Insgesamt brauchen wir eine Verlässlichkeit für eine qualitativ gute Kinderbetreuung, wie sie im Orientie­rungsplan des Landes vorgesehen ist. Berufstätige und vor allem Alleinerziehende müssen sich auf Betreu­ungszeiten verlassen können. Fachkräfte dürfen nicht durch Krankheitsfälle, Fortbildung, Dokumentationen und Elterngespräche ausfallen oder wegen Dauerüberlastung kündigen.
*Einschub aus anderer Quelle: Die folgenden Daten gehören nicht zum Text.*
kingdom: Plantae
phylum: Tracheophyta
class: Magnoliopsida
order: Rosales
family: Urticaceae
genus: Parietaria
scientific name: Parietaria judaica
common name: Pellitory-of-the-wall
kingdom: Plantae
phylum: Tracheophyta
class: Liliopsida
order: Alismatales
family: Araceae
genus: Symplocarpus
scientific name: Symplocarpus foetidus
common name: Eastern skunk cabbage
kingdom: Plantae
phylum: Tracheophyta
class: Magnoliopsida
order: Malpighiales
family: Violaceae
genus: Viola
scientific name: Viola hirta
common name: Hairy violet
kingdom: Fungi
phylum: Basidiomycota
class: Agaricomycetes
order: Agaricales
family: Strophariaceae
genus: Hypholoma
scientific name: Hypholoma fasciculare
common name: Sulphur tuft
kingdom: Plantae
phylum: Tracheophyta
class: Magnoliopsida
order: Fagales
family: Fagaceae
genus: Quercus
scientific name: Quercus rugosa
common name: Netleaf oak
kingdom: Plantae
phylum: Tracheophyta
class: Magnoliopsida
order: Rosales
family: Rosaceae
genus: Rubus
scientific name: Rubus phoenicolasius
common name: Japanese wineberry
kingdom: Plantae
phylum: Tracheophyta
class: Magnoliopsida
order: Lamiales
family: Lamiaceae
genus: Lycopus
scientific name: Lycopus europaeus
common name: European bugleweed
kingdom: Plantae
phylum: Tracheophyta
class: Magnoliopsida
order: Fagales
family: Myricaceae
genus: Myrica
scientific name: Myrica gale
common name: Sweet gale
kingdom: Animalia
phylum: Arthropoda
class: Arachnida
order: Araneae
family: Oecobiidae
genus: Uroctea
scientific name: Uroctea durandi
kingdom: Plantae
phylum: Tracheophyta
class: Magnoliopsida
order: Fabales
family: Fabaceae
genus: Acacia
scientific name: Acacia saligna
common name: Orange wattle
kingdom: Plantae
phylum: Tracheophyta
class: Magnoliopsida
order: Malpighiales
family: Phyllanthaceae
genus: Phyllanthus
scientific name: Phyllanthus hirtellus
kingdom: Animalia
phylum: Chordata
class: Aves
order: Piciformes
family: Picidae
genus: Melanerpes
Deshalb muss die Personalreserve so angehoben werden, dass Personalausfälle ausreichend berücksichtigt werden. Zum System einer verlässli­chen Kinderbetreuung gehört unbedingt eine verbesserte Bezahlung und Berücksichtigung der Kindertages­pflege, wie sie der Landesverband der Kindertagespflege vorschlägt und durch Landkreis und Kommune verwirklicht werden sollte.

Warum stellen wir diese Anträge? Wir sind nicht nur für die allseitige Entwicklung der Kinder in unserer Stadt verantwortlich. Sondern wir gehen von der Erkenntnis aus, dass von ihnen die Entwicklung unserer ge­samten Gesellschaft abhängt: Wer erfindet und produziert neue Waren und Lebensmittel? Wer bildet und un­terrichtet später einmal unsere Enkel? Wer pflegt die älteren Menschen? Wer trägt unsere Kultur und Traditio­nen weiter? Wer engagiert sich für Umwelt und Demokratie? Für all dies ist die heutige Generation die Grundlage. Deshalb haben wir nicht nur eine Verantwortung für jedes einzelne Kind, sondern für die Ge­samtheit aller Kinder als Voraussetzung für eine nachhaltige Entwicklung unserer Gesellschaft!

Zum Schluss möchten wir uns herzlich bedanken bei Herrn Meßmer und seinem Team für die gute Vorberei­tung der Haushaltsberatung, bei allen Beschäftigten in der Verwaltung und für Ihre Aufmerksamkeit. Wir freuen uns auf eine konstruktive Beratung!